撮影でもっとも大切なのは、カメラを固定することです。
特にマクロはちょっとしたブレが作品に大きく影響するので、カメラをブレずに保持できるかが重要になってきます。
そのためには、カメラの水中重量をできるだけゼロにする必要があります。
この記事では、自宅で簡単にできる水中重量の調整方法を紹介します。
この記事を読めば、水中重量をほぼゼロの中性浮力状態にすることができ、撮影が格段に楽になります。
ハウジングの水中重量の算出方法
水重重量をゼロにするには、フロートを取り付けて軽くしますが、まずは普段使っているハウジングが水中でどのくらいの重さになっているか知らないと始まりません。
でも、海に持って行って測定することは難しいので、どうすれば良いかわからないという方もいるのではないでしょうか。

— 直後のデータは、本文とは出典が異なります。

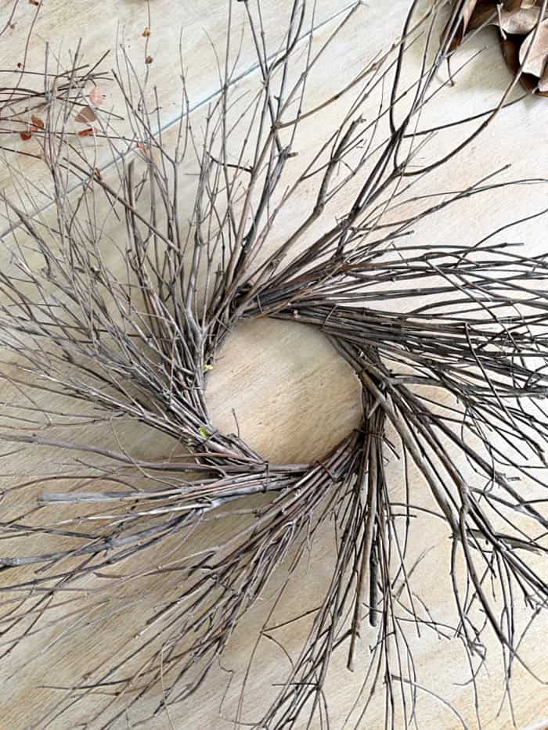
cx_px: 274
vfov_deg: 71.6
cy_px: 365
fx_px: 506
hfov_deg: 56.8
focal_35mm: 24
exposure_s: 1/121
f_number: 1.8
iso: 125
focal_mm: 6.8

次の手順で測定すれば、自宅で水中重量を計算することができます。
陸上重量測定
まず、陸上の重量を測定します。
普段使っているハウジングにストロボ等の撮影に使う機材をすべて付けた状態で、重量を測定します。
このフル装備の状態のハウジングで重量を測定します。
測定には、下の画像のような吊り下げて測定できるはかりが良いです。
旅行用のスーツケースの重さを量るときに使うもので、トラベル用品として売られています。私が使っているのは1800円でした。
水中重量測定
次に、陸上で量ったのと同じフル装備状態で水の中に入れて測定します。
このときの水は真水で良いです。
風呂に水を溜めて測定してください。
ハウジングだけ水中に入れて測定する必要があるので、上の画像のような吊り下げて測定するはかりが必要になります。
海中重量計算
上で測定したのは真水に入れたときの重量なので、ここから塩水に入れたときの重量を計算します。
計算式は次のようになります。
海中重量 = 陸上重量 - (陸上重量-水中重量) × 1.023
ここでは、海水の比重を1.023としています。
(陸上重量-水中重量)が真水での浮力を表していて、比重が1.023なので、海水では浮力が1.023倍になります。
この1.023倍した浮力を陸上重量から引くことで、海中での重量を算出することができます。
私のハウジングは、
- 陸上重量:6.97kg
- 水中重量:1.79kg
だったので、海中重量は次のように計算できます。
海中重量 = 6.97- (6.97-1.79) × 1.023
= 1.67kg
ハウジングの水中浮力調整
海中重量が1.67kgだったので、それと同じ浮力のフロートを付ければ水中重量をゼロにできます。
フロートは、フィッシュアイやイノンなどの水中撮影機材メーカーから発売されていますが、フィッシュアイのXBフロートがおすすめです。
XBフロートは、浮力が大きく、浮力違いで複数の商品があるので、調整がしやすいです。
硬い発泡スチロールのような素材なので陸上重量が軽いのも良いです。
水中撮影機材の中では比較的安価なので、複数の種類を買っておいて、用途に応じて微調整するのにも最適です。
私のハウジングは、海中重量が1.67kgだったので、1670g分のフロートを付ければ良いということになります。
- XBフロートアーム660G (浮力660g) 2個
- XBフロートチューブ340G (浮力340g) 1個
を付けると、浮力の合計が
660 × 2 + 340 = 1660g
となります。
水中重量は、
1670 - 1660 = 10g
でほぼゼロになります。
実際には、海水濃度や、水深によるフロートの微妙な浮力変化によって計算から多少ずれますが、この計算方法を目安にフロートを選べば、水中重量をゼロに近づけることができます。
フロートはなるべく左右均等に付けるようにします。
左右のバランスが悪いと、ハウジングを水平に保つために力が必要なので、安定して撮影するのが難しくなります。
また、水中重量はマイナスにならないようにします。
マイナス浮力で浮いていくような状態より、若干重さがある方が撮影がしやすいです。
浮かない程度のぎりぎりの浮力を目指しましょう。
ワイド撮影のセッティングとマクロ撮影のセッティングでは、機材の重さが違うので、フロートも付け替える必要があります。
そういうときにも、XBフロートシリーズは便利です。
浮力違いで複数の商品があり、状況に応じて微調整ができます。
XBフロートシリーズには、フロートのみのものと、アーム一体型があります。
フロートのみのタイプは、持っているアームやランヤードに取り付けて浮力調整ができます。
穴の内径が25mmなので、それ以下の太さのアームなら取り付け可能です。
アーム一体型は、アーム兼用で高い浮力があるのが特徴です。
マクロ設定の場合、アーム一体型を左右に付けて、フロートのみのもので微調整というのが安定します。